At last! You’ve labeled your axes. You’ve added (or decided not to add) data labels. You’ve ensured that the categories or values along your axes are clear. Now comes the opportunity to tell your story in 1-2 lines of text: your chart title. The title should succinctly tell your reader what message this graph or chart has been designed to convey. It doesn’t have to be a complete sentence, but it should be free of complicated language and syntax.

It’s important to think about who your audience is and where your graph is going to be published when writing your chart title: are you a journalist adding the chart to an article, a blogger creating a very visual post, or perhaps a scientist going for a peer-reviewed publication? Scientists may need to clearly articulate the relationship displayed between their variables whereas a journalist may want to give some spin to the title to emphasize the message they want to share.

The most basic graph titles clearly state the relationship between the independent variable on the horizontal axis and the dependent variable on the vertical axis.

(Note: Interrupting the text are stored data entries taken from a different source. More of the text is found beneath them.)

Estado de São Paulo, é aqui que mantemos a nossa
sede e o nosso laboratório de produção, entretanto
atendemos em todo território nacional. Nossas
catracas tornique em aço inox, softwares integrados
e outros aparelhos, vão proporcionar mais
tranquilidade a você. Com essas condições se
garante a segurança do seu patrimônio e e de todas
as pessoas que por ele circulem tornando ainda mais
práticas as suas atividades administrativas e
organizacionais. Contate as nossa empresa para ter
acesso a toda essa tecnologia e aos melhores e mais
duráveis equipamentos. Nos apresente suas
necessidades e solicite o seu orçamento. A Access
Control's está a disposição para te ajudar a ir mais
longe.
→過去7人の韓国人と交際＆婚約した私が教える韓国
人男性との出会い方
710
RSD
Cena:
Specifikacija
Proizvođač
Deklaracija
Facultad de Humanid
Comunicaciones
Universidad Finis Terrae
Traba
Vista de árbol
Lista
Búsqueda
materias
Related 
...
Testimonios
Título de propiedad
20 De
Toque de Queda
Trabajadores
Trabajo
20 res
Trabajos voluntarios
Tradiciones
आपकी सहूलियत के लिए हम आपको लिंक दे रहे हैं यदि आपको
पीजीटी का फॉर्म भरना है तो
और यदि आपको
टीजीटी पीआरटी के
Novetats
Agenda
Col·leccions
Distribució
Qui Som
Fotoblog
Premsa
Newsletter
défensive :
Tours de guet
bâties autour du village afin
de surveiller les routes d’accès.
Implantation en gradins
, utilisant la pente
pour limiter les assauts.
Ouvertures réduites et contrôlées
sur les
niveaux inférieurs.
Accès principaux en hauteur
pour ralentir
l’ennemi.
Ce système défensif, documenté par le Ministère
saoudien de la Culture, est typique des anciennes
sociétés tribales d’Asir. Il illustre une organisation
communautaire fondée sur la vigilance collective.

For example, we called our medal count graph, “Top Ten Countries by Medal Count, Sochi Winter Olympics 2014.” This title tells that reader that we’re looking at the total medals won (medal count) by country, limited to the top ten winners at the Sochi Winter Olympic Games in 2014. Each element of the chart title we’ve created adds value and tells something to the reader. There’s nothing wrong with titles like these: while somewhat dry, they’re straightforward and clearly tell your reader what is on the graph.

You can also approach a title as an opportunity to state the conclusion your reader should draw from your graph. For example, take where we highlighted the US medal count. If you want to highlight the US ranking second in overall medal count, you could title the graph, “US ranks second for total medals won, Sochi Winter Olympics 2014.” Often you see these leading titles in newspapers and other publications telling a specific story. The chart title provides an extra opportunity to emphasize and amplify your message—use it!

Looking for Feedback

One of the best ways to see if your chart or graph clearly communicates your message is to ask an impartial party to take a look. This is the time to call in that favor and ask a friend or colleague for five minutes and some honest feedback. Ask your reviewer to identify if there’s any information they feel is missing. Remember not to take it personally if there are edits that need to happen; the best charts and graphs happen through multiple drafts and with the help of collaborators.

The contributors for this book have also set up a group to give you feedback on your visualizations. If you’re looking for honest feedback from an impartial party, HelpMeViz is a community feedback site that can help.

This final check is a great way to make sure you’ve provided enough detail in your axis labels, axis titles, chart title, and legend. If some thoughtful changes are suggested, go back to the file and make a few edits: it will be time well spent, and at the end of the day your visualization will be better for it!